● INSTRUCTIONS TO FOLLOW: Transcribe all of the listing below in full.

● RECORDS SHOWN:
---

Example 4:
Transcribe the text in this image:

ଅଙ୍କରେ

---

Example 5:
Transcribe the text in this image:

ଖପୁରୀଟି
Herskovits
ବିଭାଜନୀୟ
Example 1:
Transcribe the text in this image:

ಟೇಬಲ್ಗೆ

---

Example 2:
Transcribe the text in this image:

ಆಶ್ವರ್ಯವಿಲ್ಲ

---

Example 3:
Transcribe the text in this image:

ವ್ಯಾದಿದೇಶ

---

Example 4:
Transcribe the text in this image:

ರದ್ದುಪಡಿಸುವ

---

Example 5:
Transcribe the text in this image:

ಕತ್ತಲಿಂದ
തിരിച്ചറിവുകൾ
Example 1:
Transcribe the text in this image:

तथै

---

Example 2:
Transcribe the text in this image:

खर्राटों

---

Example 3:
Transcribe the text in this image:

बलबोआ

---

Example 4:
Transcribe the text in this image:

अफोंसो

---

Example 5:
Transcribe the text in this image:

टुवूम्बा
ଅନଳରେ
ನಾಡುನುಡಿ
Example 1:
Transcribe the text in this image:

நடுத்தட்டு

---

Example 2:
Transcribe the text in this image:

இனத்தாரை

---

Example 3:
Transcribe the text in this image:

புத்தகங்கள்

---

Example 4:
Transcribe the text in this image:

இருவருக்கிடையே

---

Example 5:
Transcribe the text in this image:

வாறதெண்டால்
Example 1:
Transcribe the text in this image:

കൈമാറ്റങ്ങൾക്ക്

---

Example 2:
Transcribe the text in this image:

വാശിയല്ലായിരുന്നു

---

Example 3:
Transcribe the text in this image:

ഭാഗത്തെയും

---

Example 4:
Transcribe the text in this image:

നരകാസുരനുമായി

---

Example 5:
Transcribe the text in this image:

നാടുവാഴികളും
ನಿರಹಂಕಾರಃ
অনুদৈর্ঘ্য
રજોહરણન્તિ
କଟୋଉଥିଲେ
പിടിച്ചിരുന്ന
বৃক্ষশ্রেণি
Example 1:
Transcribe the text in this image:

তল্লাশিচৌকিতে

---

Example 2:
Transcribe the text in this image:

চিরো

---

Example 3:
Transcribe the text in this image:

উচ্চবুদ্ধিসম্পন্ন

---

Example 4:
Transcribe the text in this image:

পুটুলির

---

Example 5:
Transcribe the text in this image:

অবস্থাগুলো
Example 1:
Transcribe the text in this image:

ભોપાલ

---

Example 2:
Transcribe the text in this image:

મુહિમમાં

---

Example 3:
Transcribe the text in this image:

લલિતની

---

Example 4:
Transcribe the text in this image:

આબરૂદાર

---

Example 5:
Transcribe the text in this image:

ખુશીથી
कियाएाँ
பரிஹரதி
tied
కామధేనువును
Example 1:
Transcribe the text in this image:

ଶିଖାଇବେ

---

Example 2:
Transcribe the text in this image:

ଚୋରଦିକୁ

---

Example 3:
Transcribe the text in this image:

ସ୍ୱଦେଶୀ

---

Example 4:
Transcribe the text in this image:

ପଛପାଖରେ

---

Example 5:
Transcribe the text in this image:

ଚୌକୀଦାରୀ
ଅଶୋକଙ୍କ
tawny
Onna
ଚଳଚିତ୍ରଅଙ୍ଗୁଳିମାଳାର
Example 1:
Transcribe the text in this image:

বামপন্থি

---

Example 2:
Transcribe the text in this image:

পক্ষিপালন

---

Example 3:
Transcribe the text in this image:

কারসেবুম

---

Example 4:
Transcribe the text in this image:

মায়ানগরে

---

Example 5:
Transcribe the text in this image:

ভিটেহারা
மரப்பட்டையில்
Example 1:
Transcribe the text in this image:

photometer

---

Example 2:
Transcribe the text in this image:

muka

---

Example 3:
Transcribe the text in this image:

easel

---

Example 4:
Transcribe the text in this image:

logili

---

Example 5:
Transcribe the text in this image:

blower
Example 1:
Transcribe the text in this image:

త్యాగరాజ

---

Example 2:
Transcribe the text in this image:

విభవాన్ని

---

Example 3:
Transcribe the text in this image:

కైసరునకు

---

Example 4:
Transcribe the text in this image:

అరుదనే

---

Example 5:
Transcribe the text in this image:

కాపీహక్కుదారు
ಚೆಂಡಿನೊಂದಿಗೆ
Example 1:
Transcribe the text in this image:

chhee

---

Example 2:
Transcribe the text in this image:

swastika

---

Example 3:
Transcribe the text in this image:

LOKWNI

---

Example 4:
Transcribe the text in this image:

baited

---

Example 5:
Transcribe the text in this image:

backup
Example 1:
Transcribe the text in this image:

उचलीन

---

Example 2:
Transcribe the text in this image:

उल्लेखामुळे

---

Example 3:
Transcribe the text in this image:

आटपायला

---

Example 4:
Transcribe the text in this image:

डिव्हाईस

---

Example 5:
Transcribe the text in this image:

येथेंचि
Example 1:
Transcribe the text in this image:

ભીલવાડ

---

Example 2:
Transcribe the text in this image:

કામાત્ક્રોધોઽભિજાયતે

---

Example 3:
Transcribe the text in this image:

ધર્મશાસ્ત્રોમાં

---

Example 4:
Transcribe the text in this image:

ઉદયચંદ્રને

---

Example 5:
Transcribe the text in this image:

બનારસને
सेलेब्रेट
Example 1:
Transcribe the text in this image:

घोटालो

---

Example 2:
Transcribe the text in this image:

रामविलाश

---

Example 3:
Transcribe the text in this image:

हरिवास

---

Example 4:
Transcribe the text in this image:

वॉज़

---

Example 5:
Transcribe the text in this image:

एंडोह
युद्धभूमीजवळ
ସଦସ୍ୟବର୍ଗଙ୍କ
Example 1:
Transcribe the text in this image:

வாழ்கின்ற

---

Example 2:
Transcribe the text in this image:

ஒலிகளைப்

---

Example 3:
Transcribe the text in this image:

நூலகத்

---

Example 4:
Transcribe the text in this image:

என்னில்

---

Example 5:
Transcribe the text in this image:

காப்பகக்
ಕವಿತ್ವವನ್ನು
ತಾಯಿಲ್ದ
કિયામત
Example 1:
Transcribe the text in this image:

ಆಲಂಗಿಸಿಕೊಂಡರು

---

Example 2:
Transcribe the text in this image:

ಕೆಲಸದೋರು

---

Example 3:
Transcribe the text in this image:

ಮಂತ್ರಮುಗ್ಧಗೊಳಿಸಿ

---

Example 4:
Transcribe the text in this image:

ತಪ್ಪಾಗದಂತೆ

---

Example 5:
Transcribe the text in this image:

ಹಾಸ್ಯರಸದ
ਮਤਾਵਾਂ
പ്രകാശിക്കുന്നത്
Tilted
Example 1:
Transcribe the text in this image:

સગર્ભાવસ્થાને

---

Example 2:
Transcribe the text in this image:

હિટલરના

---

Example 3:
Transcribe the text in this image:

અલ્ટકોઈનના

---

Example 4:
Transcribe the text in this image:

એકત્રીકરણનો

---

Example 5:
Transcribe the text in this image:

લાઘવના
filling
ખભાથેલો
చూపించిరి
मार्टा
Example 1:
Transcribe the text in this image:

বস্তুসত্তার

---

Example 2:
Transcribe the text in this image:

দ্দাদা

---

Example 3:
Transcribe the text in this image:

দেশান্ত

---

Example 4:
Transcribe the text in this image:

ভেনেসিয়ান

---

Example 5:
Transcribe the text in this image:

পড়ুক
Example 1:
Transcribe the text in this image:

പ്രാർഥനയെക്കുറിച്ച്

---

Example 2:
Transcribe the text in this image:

● WORKED SOLUTION:
---

Example 4:
Transcribe the text in this image:

ଅଙ୍କରେ

---

Example 5:
Transcribe the text in this image:

ଖପୁରୀଟି
Herskovits
ବିଭାଜନୀୟ
Example 1:
Transcribe the text in this image:

ಟೇಬಲ್ಗೆ

---

Example 2:
Transcribe the text in this image:

ಆಶ್ವರ್ಯವಿಲ್ಲ

---

Example 3:
Transcribe the text in this image:

ವ್ಯಾದಿದೇಶ

---

Example 4:
Transcribe the text in this image:

ರದ್ದುಪಡಿಸುವ

---

Example 5:
Transcribe the text in this image:

ಕತ್ತಲಿಂದ
തിരിച്ചറിവുകൾ
Example 1:
Transcribe the text in this image:

तथै

---

Example 2:
Transcribe the text in this image:

खर्राटों

---

Example 3:
Transcribe the text in this image:

बलबोआ

---

Example 4:
Transcribe the text in this image:

अफोंसो

---

Example 5:
Transcribe the text in this image:

टुवूम्बा
ଅନଳରେ
ನಾಡುನುಡಿ
Example 1:
Transcribe the text in this image:

நடுத்தட்டு

---

Example 2:
Transcribe the text in this image:

இனத்தாரை

---

Example 3:
Transcribe the text in this image:

புத்தகங்கள்

---

Example 4:
Transcribe the text in this image:

இருவருக்கிடையே

---

Example 5:
Transcribe the text in this image:

வாறதெண்டால்
Example 1:
Transcribe the text in this image:

കൈമാറ്റങ്ങൾക്ക്

---

Example 2:
Transcribe the text in this image:

വാശിയല്ലായിരുന്നു

---

Example 3:
Transcribe the text in this image:

ഭാഗത്തെയും

---

Example 4:
Transcribe the text in this image:

നരകാസുരനുമായി

---

Example 5:
Transcribe the text in this image:

നാടുവാഴികളും
ನಿರಹಂಕಾರಃ
অনুদৈর্ঘ্য
રજોહરણન્તિ
କଟୋଉଥିଲେ
പിടിച്ചിരുന്ന
বৃক্ষশ্রেণি
Example 1:
Transcribe the text in this image:

তল্লাশিচৌকিতে

---

Example 2:
Transcribe the text in this image:

চিরো

---

Example 3:
Transcribe the text in this image:

উচ্চবুদ্ধিসম্পন্ন

---

Example 4:
Transcribe the text in this image:

পুটুলির

---

Example 5:
Transcribe the text in this image:

অবস্থাগুলো
Example 1:
Transcribe the text in this image:

ભોપાલ

---

Example 2:
Transcribe the text in this image:

મુહિમમાં

---

Example 3:
Transcribe the text in this image:

લલિતની

---

Example 4:
Transcribe the text in this image:

આબરૂદાર

---

Example 5:
Transcribe the text in this image:

ખુશીથી
कियाएाँ
பரிஹரதி
tied
కామధేనువును
Example 1:
Transcribe the text in this image:

ଶିଖାଇବେ

---

Example 2:
Transcribe the text in this image:

ଚୋରଦିକୁ

---

Example 3:
Transcribe the text in this image:

ସ୍ୱଦେଶୀ

---

Example 4:
Transcribe the text in this image:

ପଛପାଖରେ

---

Example 5:
Transcribe the text in this image:

ଚୌକୀଦାରୀ
ଅଶୋକଙ୍କ
tawny
Onna
ଚଳଚିତ୍ରଅଙ୍ଗୁଳିମାଳାର
Example 1:
Transcribe the text in this image:

বামপন্থি

---

Example 2:
Transcribe the text in this image:

পক্ষিপালন

---

Example 3:
Transcribe the text in this image:

কারসেবুম

---

Example 4:
Transcribe the text in this image:

মায়ানগরে

---

Example 5:
Transcribe the text in this image:

ভিটেহারা
மரப்பட்டையில்
Example 1:
Transcribe the text in this image:

photometer

---

Example 2:
Transcribe the text in this image:

muka

---

Example 3:
Transcribe the text in this image:

easel

---

Example 4:
Transcribe the text in this image:

logili

---

Example 5:
Transcribe the text in this image:

blower
Example 1:
Transcribe the text in this image:

త్యాగరాజ

---

Example 2:
Transcribe the text in this image:

విభవాన్ని

---

Example 3:
Transcribe the text in this image:

కైసరునకు

---

Example 4:
Transcribe the text in this image:

అరుదనే

---

Example 5:
Transcribe the text in this image:

కాపీహక్కుదారు
ಚೆಂಡಿನೊಂದಿಗೆ
Example 1:
Transcribe the text in this image:

chhee

---

Example 2:
Transcribe the text in this image:

swastika

---

Example 3:
Transcribe the text in this image:

LOKWNI

---

Example 4:
Transcribe the text in this image:

baited

---

Example 5:
Transcribe the text in this image:

backup
Example 1:
Transcribe the text in this image:

उचलीन

---

Example 2:
Transcribe the text in this image:

उल्लेखामुळे

---

Example 3:
Transcribe the text in this image:

आटपायला

---

Example 4:
Transcribe the text in this image:

डिव्हाईस

---

Example 5:
Transcribe the text in this image:

येथेंचि
Example 1:
Transcribe the text in this image:

ભીલવાડ

---

Example 2:
Transcribe the text in this image:

કામાત્ક્રોધોઽભિજાયતે

---

Example 3:
Transcribe the text in this image:

ધર્મશાસ્ત્રોમાં

---

Example 4:
Transcribe the text in this image:

ઉદયચંદ્રને

---

Example 5:
Transcribe the text in this image:

બનારસને
सेलेब्रेट
Example 1:
Transcribe the text in this image:

घोटालो

---

Example 2:
Transcribe the text in this image:

रामविलाश

---

Example 3:
Transcribe the text in this image:

हरिवास

---

Example 4:
Transcribe the text in this image:

वॉज़

---

Example 5:
Transcribe the text in this image:

एंडोह
युद्धभूमीजवळ
ସଦସ୍ୟବର୍ଗଙ୍କ
Example 1:
Transcribe the text in this image:

வாழ்கின்ற

---

Example 2:
Transcribe the text in this image:

ஒலிகளைப்

---

Example 3:
Transcribe the text in this image:

நூலகத்

---

Example 4:
Transcribe the text in this image:

என்னில்

---

Example 5:
Transcribe the text in this image:

காப்பகக்
ಕವಿತ್ವವನ್ನು
ತಾಯಿಲ್ದ
કિયામત
Example 1:
Transcribe the text in this image:

ಆಲಂಗಿಸಿಕೊಂಡರು

---

Example 2:
Transcribe the text in this image:

ಕೆಲಸದೋರು

---

Example 3:
Transcribe the text in this image:

ಮಂತ್ರಮುಗ್ಧಗೊಳಿಸಿ

---

Example 4:
Transcribe the text in this image:

ತಪ್ಪಾಗದಂತೆ

---

Example 5:
Transcribe the text in this image:

ಹಾಸ್ಯರಸದ
ਮਤਾਵਾਂ
പ്രകാശിക്കുന്നത്
Tilted
Example 1:
Transcribe the text in this image:

સગર્ભાવસ્થાને

---

Example 2:
Transcribe the text in this image:

હિટલરના

---

Example 3:
Transcribe the text in this image:

અલ્ટકોઈનના

---

Example 4:
Transcribe the text in this image:

એકત્રીકરણનો

---

Example 5:
Transcribe the text in this image:

લાઘવના
filling
ખભાથેલો
చూపించిరి
मार्टा
Example 1:
Transcribe the text in this image:

বস্তুসত্তার

---

Example 2:
Transcribe the text in this image:

দ্দাদা

---

Example 3:
Transcribe the text in this image:

দেশান্ত

---

Example 4:
Transcribe the text in this image:

ভেনেসিয়ান

---

Example 5:
Transcribe the text in this image:

পড়ুক
Example 1:
Transcribe the text in this image:

പ്രാർഥനയെക്കുറിച്ച്

---

Example 2:
Transcribe the text in this image:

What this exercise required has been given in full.